Ama platonik olandan bahsetmiyorum. İkimizinde birbirimiz için hayalleri vardı.Resmen kendi küçük dünyamızda
gibi hissediyorduk .Ama birbirimizden şuan hayallerimize olduğumuz kadar uzaktık.Ayrı şehirler,yıpranmış güven,herşeye rağmen devam etme isteğiyle çakışmıştı.Çünkü yanımızda olan insanlardan görmediğimiz samimiyeti gördük birbirimizde.Yanımdakilere çığlıklarım ulaşmazken fısıltılarımı takip etti o. Okulda derslerimi öğrenmek için vermediğim çabayı onun her düşüncesini her ayrıntısını her hissini öğrenmeye başladım. Duygularımla onun zihninde keşife çıktım.Benim sadece fotoğraflarda gördüğüm o yüzünü uzağındakiler bile görüyor diye her gün lanet ettim. Ama sonra ona mesafe olarak yakın olanlardan duygusal olarak daha yakın olduğumu düşününce bir rahatlama çöktü üzerime.Bir süre sonra birbirimize geleceğim demeye başladık. Hislerimizin bu şekilde hayallere yer vereceği aklımıza gelmezdi.
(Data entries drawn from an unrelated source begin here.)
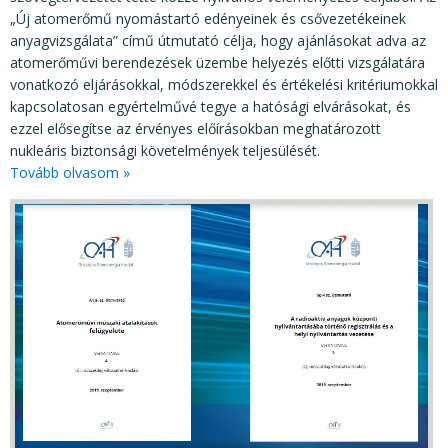
„Új atomerőmű nyomástartó edényeinek és csővezetékeinek
anyagvizsgálata” című útmutató célja, hogy ajánlásokat adva az
atomerőművi berendezések üzembe helyezés előtti vizsgálatára
vonatkozó eljárásokkal, módszerekkel és értékelési kritériumokkal
kapcsolatosan egyértelművé tegye a hatósági elvárásokat, és
ezzel elősegítse az érvényes előírásokban meghatározott
nukleáris biztonsági követelmények teljesülését.
Tovább olvasom »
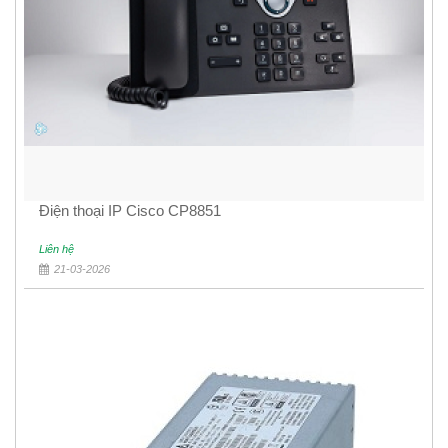
Điện thoại IP Cisco CP8851
Liên hệ
21-03-2026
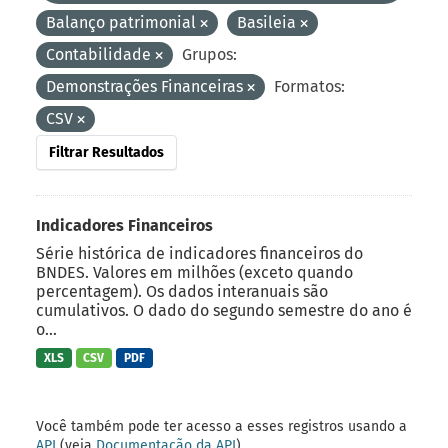
Balanço patrimonial
Basileia
Contabilidade
Grupos:
Demonstrações Financeiras
Formatos:
CSV
Filtrar Resultados
Indicadores Financeiros
Série histórica de indicadores financeiros do
BNDES. Valores em milhões (exceto quando
percentagem). Os dados interanuais são
cumulativos. O dado do segundo semestre do ano é
o...
XLS
CSV
PDF
Você também pode ter acesso a esses registros usando a
API
(veja
Documentação da API
).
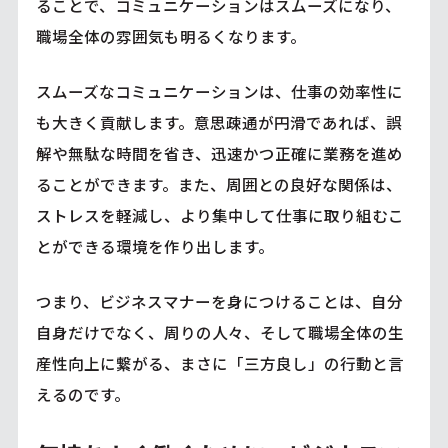
ることで、コミュニケーションはスムーズになり、
職場全体の雰囲気も明るくなります。
スムーズなコミュニケーションは、仕事の効率性に
も大きく貢献します。意思疎通が円滑であれば、誤
解や無駄な時間を省き、迅速かつ正確に業務を進め
ることができます。また、周囲との良好な関係は、
ストレスを軽減し、より集中して仕事に取り組むこ
とができる環境を作り出します。
つまり、ビジネスマナーを身につけることは、自分
自身だけでなく、周りの人々、そして職場全体の生
産性向上に繋がる、まさに「三方良し」の行動と言
えるのです。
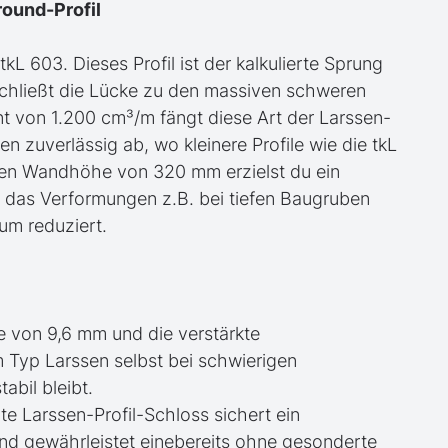
round-Profil
kL 603. Dieses Profil ist der kalkulierte Sprung
schließt die Lücke zu den massiven schweren
 von 1.200 cm³/m fängt diese Art der Larssen-
zuverlässig ab, wo kleinere Profile wie die tkL
rten Wandhöhe von 320 mm erzielst du ein
das Verformungen z.B. bei tiefen Baugruben
um reduziert.
e von 9,6 mm und die verstärkte
 Typ Larssen selbst bei schwierigen
bil bleibt.
gte Larssen-Profil-Schloss sichert ein
und gewährleistet einebereits ohne gesonderte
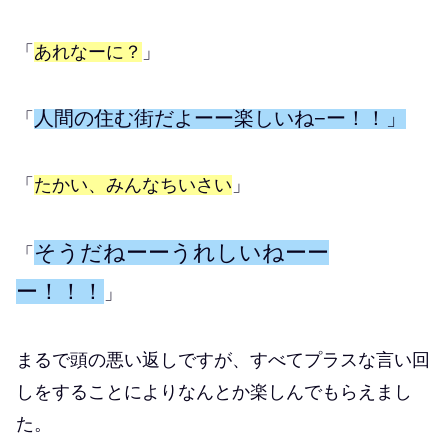
「
あれなーに？
」
人間の住む街だよーー楽しいね−ー！！」
「
「
たかい、みんなちいさい
」
そうだねーーうれしいねーー
「
ー！！！
」
まるで頭の悪い返しですが、すべてプラスな言い回
しをすることによりなんとか楽しんでもらえまし
た。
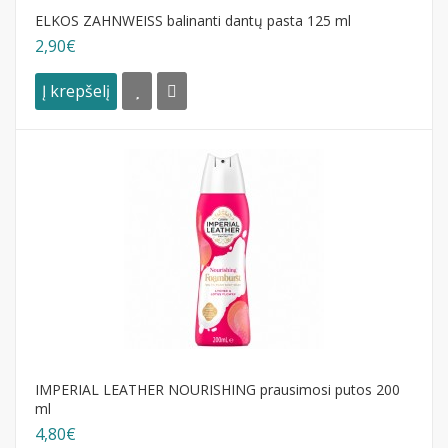
ELKOS ZAHNWEISS balinanti dantų pasta 125 ml
2,90€
Į krepšelį
IMPERIAL LEATHER NOURISHING prausimosi putos 200
ml
4,80€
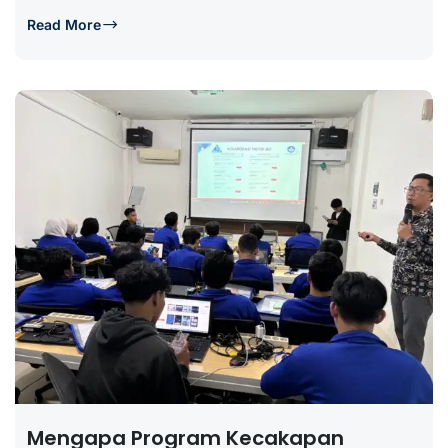
Read More
Mengapa Program Kecakapan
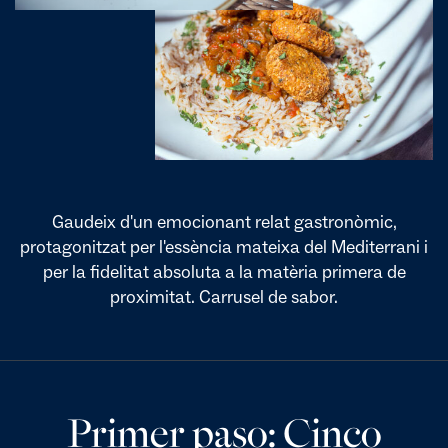
Gaudeix d'un emocionant relat gastronòmic,
protagonitzat per l'essència mateixa del Mediterrani i
per la fidelitat absoluta a la matèria primera de
proximitat. Carrusel de sabor.
Primer paso: Cinco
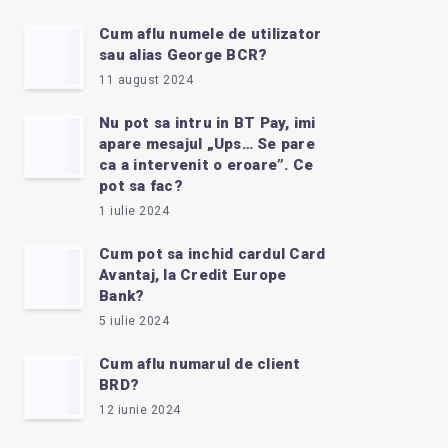
Cum aflu numele de utilizator
sau alias George BCR?
11 august 2024
Nu pot sa intru in BT Pay, imi
apare mesajul „Ups… Se pare
ca a intervenit o eroare”. Ce
pot sa fac?
1 iulie 2024
Cum pot sa inchid cardul Card
Avantaj, la Credit Europe
Bank?
5 iulie 2024
Cum aflu numarul de client
BRD?
12 iunie 2024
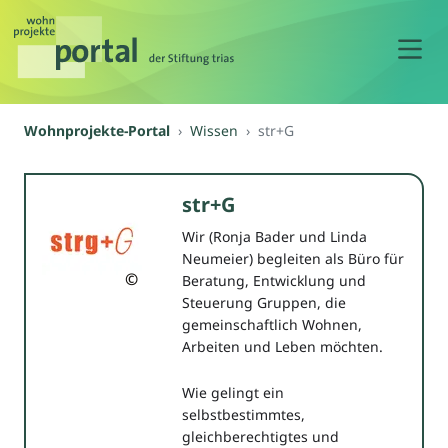
N
Wohnprojekte-Portal
Wissen
str+G
str+G
Wir (Ronja Bader und Linda
Neumeier) begleiten als Büro für
©
Beratung, Entwicklung und
Steuerung Gruppen, die
gemeinschaftlich Wohnen,
Arbeiten und Leben möchten.
Wie gelingt ein
selbstbestimmtes,
gleichberechtigtes und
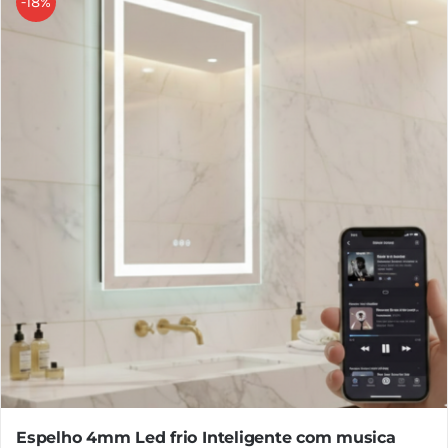
-18%
Espelho 4mm Led frio Inteligente com musica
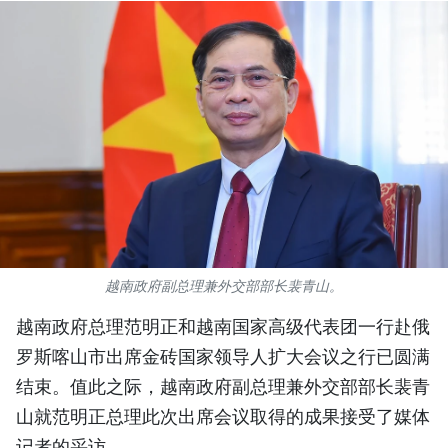
国际
旅游
友谊桥梁
史海
多功能媒体
图表新闻
越南政府副总理兼外交部部长裴青山。
图库
越南政府总理范明正和越南国家高级代表团一行赴俄
罗斯喀山市出席金砖国家领导人扩大会议之行已圆满
视频
结束。值此之际，越南政府副总理兼外交部部长裴青
山就范明正总理此次出席会议取得的成果接受了媒体
人民报社简介
记者的采访。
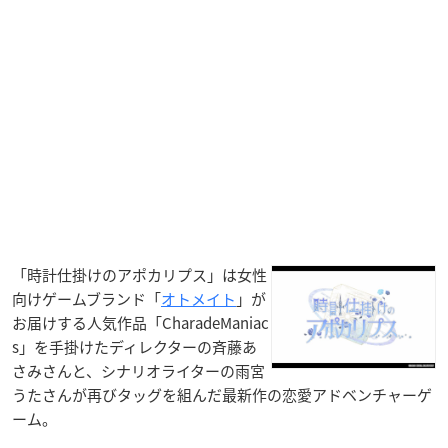
「時計仕掛けのアポカリプス」は女性
向けゲームブランド「
オトメイト
」が
お届けする人気作品「CharadeManiac
s」を手掛けたディレクターの斉藤あ
さみさんと、シナリオライターの雨宮
うたさんが再びタッグを組んだ最新作の恋愛アドベンチャーゲ
ーム。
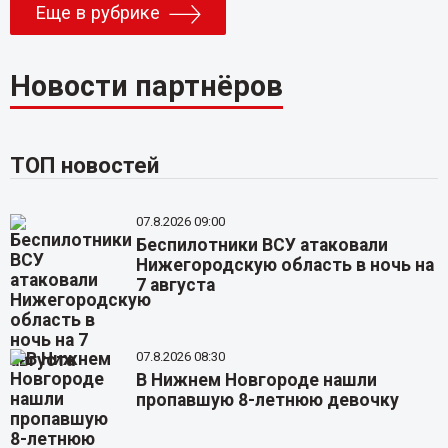
Еще в рубрике
Новости партнёров
ТОП новостей
07.8.2026 09:00
Беспилотники ВСУ атаковали
Нижегородскую область в ночь на
7 августа
07.8.2026 08:30
В Нижнем Новгороде нашли
пропавшую 8-летнюю девочку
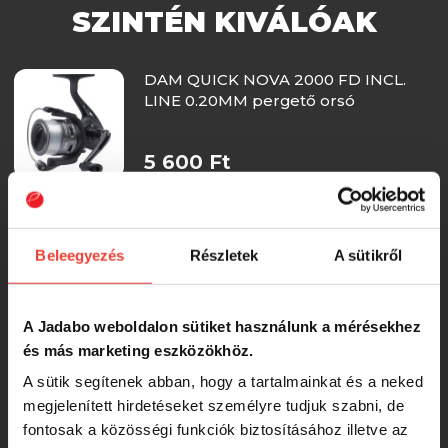
SZINTÉN KIVÁLÓAK
DAM QUICK NOVA 2000 FD INCL.
LINE 0.20MM pergető orsó
5 600 Ft
LineaEffe Vigor Power 2 50 elsőfékes
orsó
Beleegyezés
Részletek
A sütikről
6 390 Ft
A Jadabo weboldalon sütiket használunk a mérésekhez
és más marketing eszközökhöz.
LineaEffe Vigor Prime 60 elsőfékes
orsó
A sütik segítenek abban, hogy a tartalmainkat és a neked
megjelenített hirdetéseket személyre tudjuk szabni, de
fontosak a közösségi funkciók biztosításához illetve az
6 350 Ft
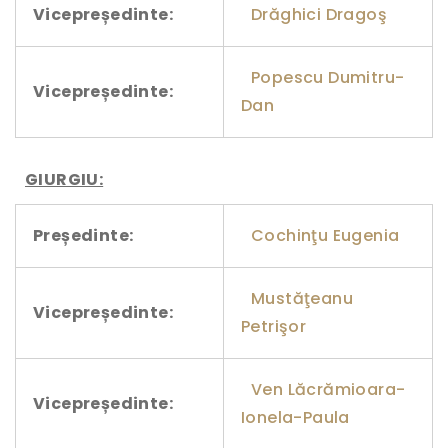
Vicepreședinte:
Drăghici Dragoş
Popescu Dumitru-
Vicepreședinte:
Dan
GIURGIU:
Președinte:
Cochinţu Eugenia
Mustăţeanu
Vicepreședinte:
Petrişor
Ven Lăcrămioara-
Vicepreședinte:
Ionela-Paula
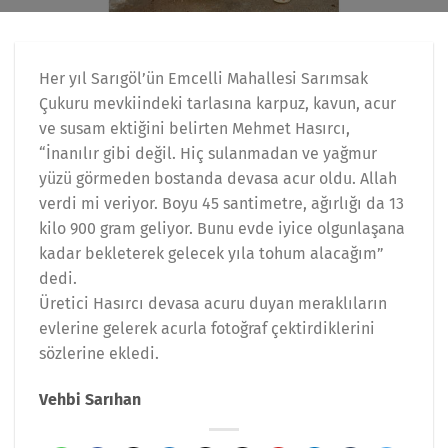
Her yıl Sarıgöl’ün Emcelli Mahallesi Sarımsak
Çukuru mevkiindeki tarlasına karpuz, kavun, acur
ve susam ektiğini belirten Mehmet Hasırcı,
“İnanılır gibi değil. Hiç sulanmadan ve yağmur
yüzü görmeden bostanda devasa acur oldu. Allah
verdi mi veriyor. Boyu 45 santimetre, ağırlığı da 13
kilo 900 gram geliyor. Bunu evde iyice olgunlaşana
kadar bekleterek gelecek yıla tohum alacağım”
dedi.
Üretici Hasırcı devasa acuru duyan meraklıların
evlerine gelerek acurla fotoğraf çektirdiklerini
sözlerine ekledi.
Vehbi Sarıhan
Ah bide mantığımız var tabi. Onunla tanıştıktan sonra uzun bir süre kenara çekilmişti. Duyguların ve mutlulukların önüne geçmesini izliyordu yalnızca. Eğer beni dinleseydin hislerini birine kaptırmayacaktın diye bağırıyordu. Ama tabi benim kulağıma gelen yalnızca fısıltılarıydı. Duygularımın elçisi hayallerimin onu aklımın en uç noktasına kelepçelemesinden hoşnut değildi belliki.